TASK ITEM: A verbatim copy of all the data is required; the pictures should not appear in it.

[Items listed in a dataset]

<<<<

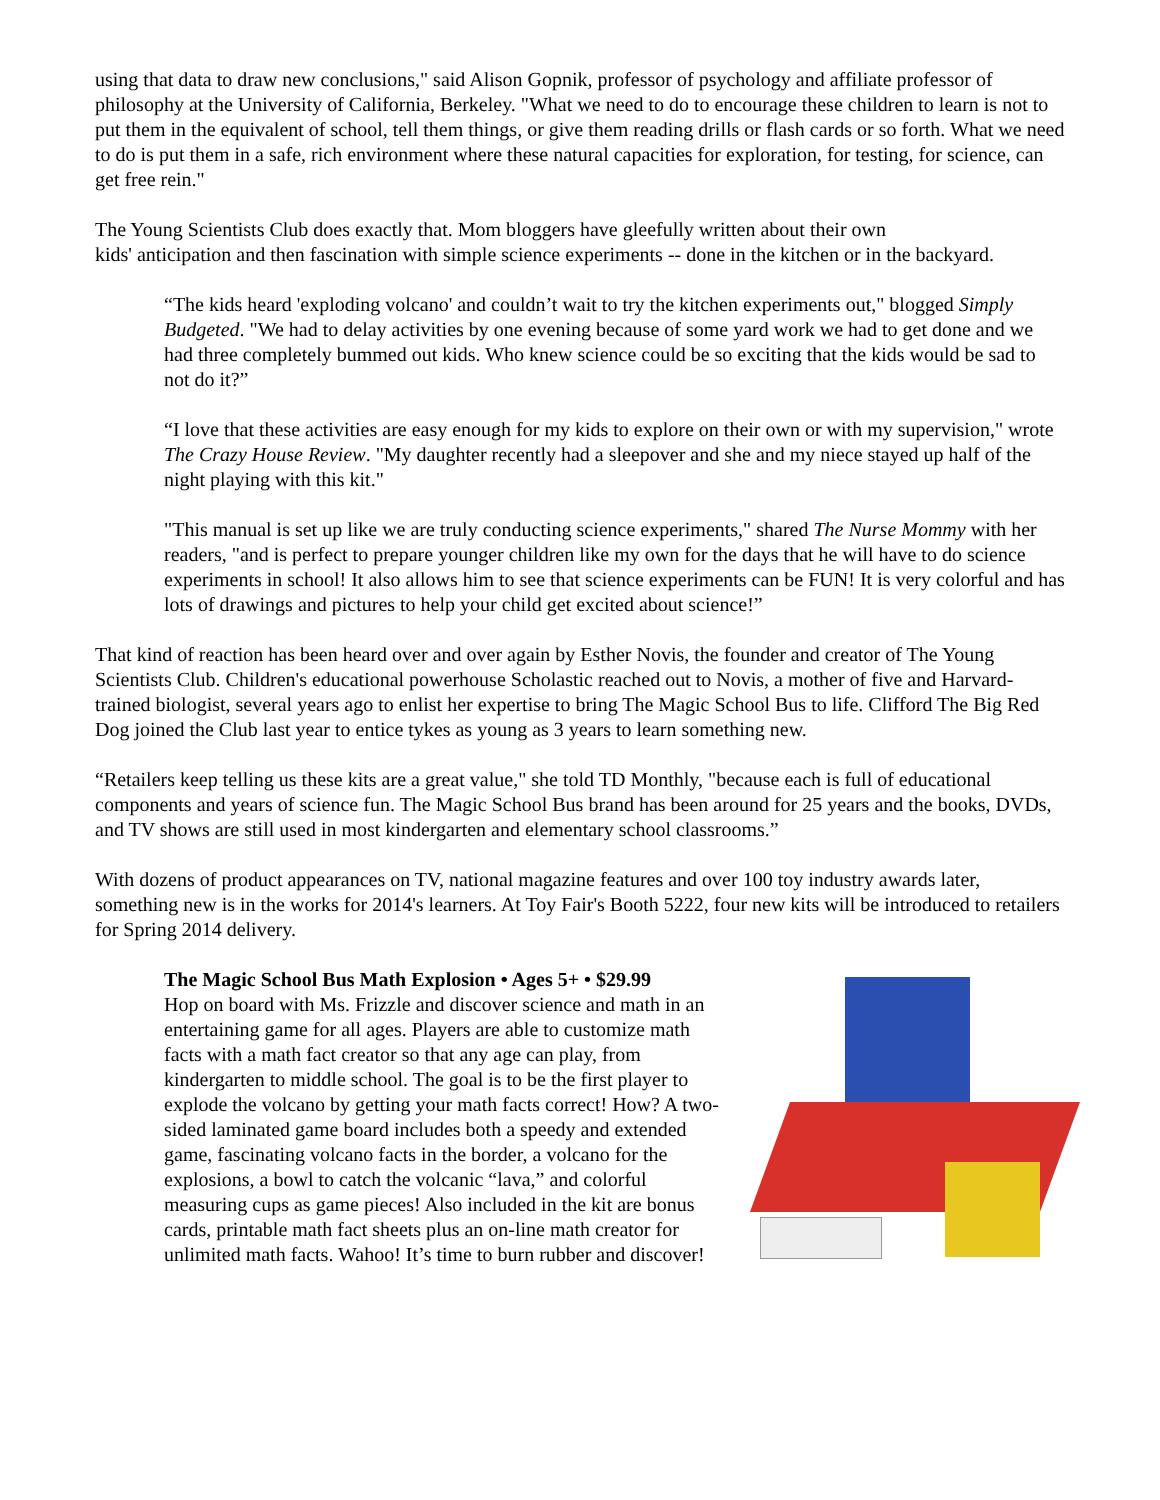using that data to draw new conclusions," said Alison Gopnik, professor of psychology and affiliate professor of philosophy at the University of California, Berkeley. "What we need to do to encourage these children to learn is not to put them in the equivalent of school, tell them things, or give them reading drills or flash cards or so forth. What we need to do is put them in a safe, rich environment where these natural capacities for exploration, for testing, for science, can get free rein."
The Young Scientists Club does exactly that. Mom bloggers have gleefully written about their own
kids' anticipation and then fascination with simple science experiments -- done in the kitchen or in the backyard.
“The kids heard 'exploding volcano' and couldn’t wait to try the kitchen experiments out," blogged Simply Budgeted. "We had to delay activities by one evening because of some yard work we had to get done and we had three completely bummed out kids. Who knew science could be so exciting that the kids would be sad to not do it?”
“I love that these activities are easy enough for my kids to explore on their own or with my supervision," wrote The Crazy House Review. "My daughter recently had a sleepover and she and my niece stayed up half of the night playing with this kit."
"This manual is set up like we are truly conducting science experiments," shared The Nurse Mommy with her readers, "and is perfect to prepare younger children like my own for the days that he will have to do science experiments in school! It also allows him to see that science experiments can be FUN! It is very colorful and has lots of drawings and pictures to help your child get excited about science!”
That kind of reaction has been heard over and over again by Esther Novis, the founder and creator of The Young Scientists Club. Children's educational powerhouse Scholastic reached out to Novis, a mother of five and Harvard-trained biologist, several years ago to enlist her expertise to bring The Magic School Bus to life. Clifford The Big Red Dog joined the Club last year to entice tykes as young as 3 years to learn something new.
“Retailers keep telling us these kits are a great value," she told TD Monthly, "because each is full of educational components and years of science fun. The Magic School Bus brand has been around for 25 years and the books, DVDs, and TV shows are still used in most kindergarten and elementary school classrooms.”
With dozens of product appearances on TV, national magazine features and over 100 toy industry awards later, something new is in the works for 2014's learners. At Toy Fair's Booth 5222, four new kits will be introduced to retailers for Spring 2014 delivery.
The Magic School Bus Math Explosion • Ages 5+ • $29.99
Hop on board with Ms. Frizzle and discover science and math in an entertaining game for all ages. Players are able to customize math facts with a math fact creator so that any age can play, from kindergarten to middle school. The goal is to be the first player to explode the volcano by getting your math facts correct! How? A two-sided laminated game board includes both a speedy and extended game, fascinating volcano facts in the border, a volcano for the explosions, a bowl to catch the volcanic “lava,” and colorful measuring cups as game pieces! Also included in the kit are bonus cards, printable math fact sheets plus an on-line math creator for unlimited math facts. Wahoo! It’s time to burn rubber and discover!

>>>>

COMPLETED EXERCISE:
using that data to draw new conclusions," said Alison Gopnik, professor of psychology and affiliate professor of philosophy at the University of California, Berkeley. "What we need to do to encourage these children to learn is not to put them in the equivalent of school, tell them things, or give them reading drills or flash cards or so forth. What we need to do is put them in a safe, rich environment where these natural capacities for exploration, for testing, for science, can get free rein."
The Young Scientists Club does exactly that. Mom bloggers have gleefully written about their own
kids' anticipation and then fascination with simple science experiments -- done in the kitchen or in the backyard.
“The kids heard 'exploding volcano' and couldn’t wait to try the kitchen experiments out," blogged Simply Budgeted. "We had to delay activities by one evening because of some yard work we had to get done and we had three completely bummed out kids. Who knew science could be so exciting that the kids would be sad to not do it?”
“I love that these activities are easy enough for my kids to explore on their own or with my supervision," wrote The Crazy House Review. "My daughter recently had a sleepover and she and my niece stayed up half of the night playing with this kit."
"This manual is set up like we are truly conducting science experiments," shared The Nurse Mommy with her readers, "and is perfect to prepare younger children like my own for the days that he will have to do science experiments in school! It also allows him to see that science experiments can be FUN! It is very colorful and has lots of drawings and pictures to help your child get excited about science!”
That kind of reaction has been heard over and over again by Esther Novis, the founder and creator of The Young Scientists Club. Children's educational powerhouse Scholastic reached out to Novis, a mother of five and Harvard-trained biologist, several years ago to enlist her expertise to bring The Magic School Bus to life. Clifford The Big Red Dog joined the Club last year to entice tykes as young as 3 years to learn something new.
“Retailers keep telling us these kits are a great value," she told TD Monthly, "because each is full of educational components and years of science fun. The Magic School Bus brand has been around for 25 years and the books, DVDs, and TV shows are still used in most kindergarten and elementary school classrooms.”
With dozens of product appearances on TV, national magazine features and over 100 toy industry awards later, something new is in the works for 2014's learners. At Toy Fair's Booth 5222, four new kits will be introduced to retailers for Spring 2014 delivery.
The Magic School Bus Math Explosion • Ages 5+ • $29.99
Hop on board with Ms. Frizzle and discover science and math in an entertaining game for all ages. Players are able to customize math facts with a math fact creator so that any age can play, from kindergarten to middle school. The goal is to be the first player to explode the volcano by getting your math facts correct! How? A two-sided laminated game board includes both a speedy and extended game, fascinating volcano facts in the border, a volcano for the explosions, a bowl to catch the volcanic “lava,” and colorful measuring cups as game pieces! Also included in the kit are bonus cards, printable math fact sheets plus an on-line math creator for unlimited math facts. Wahoo! It’s time to burn rubber and discover!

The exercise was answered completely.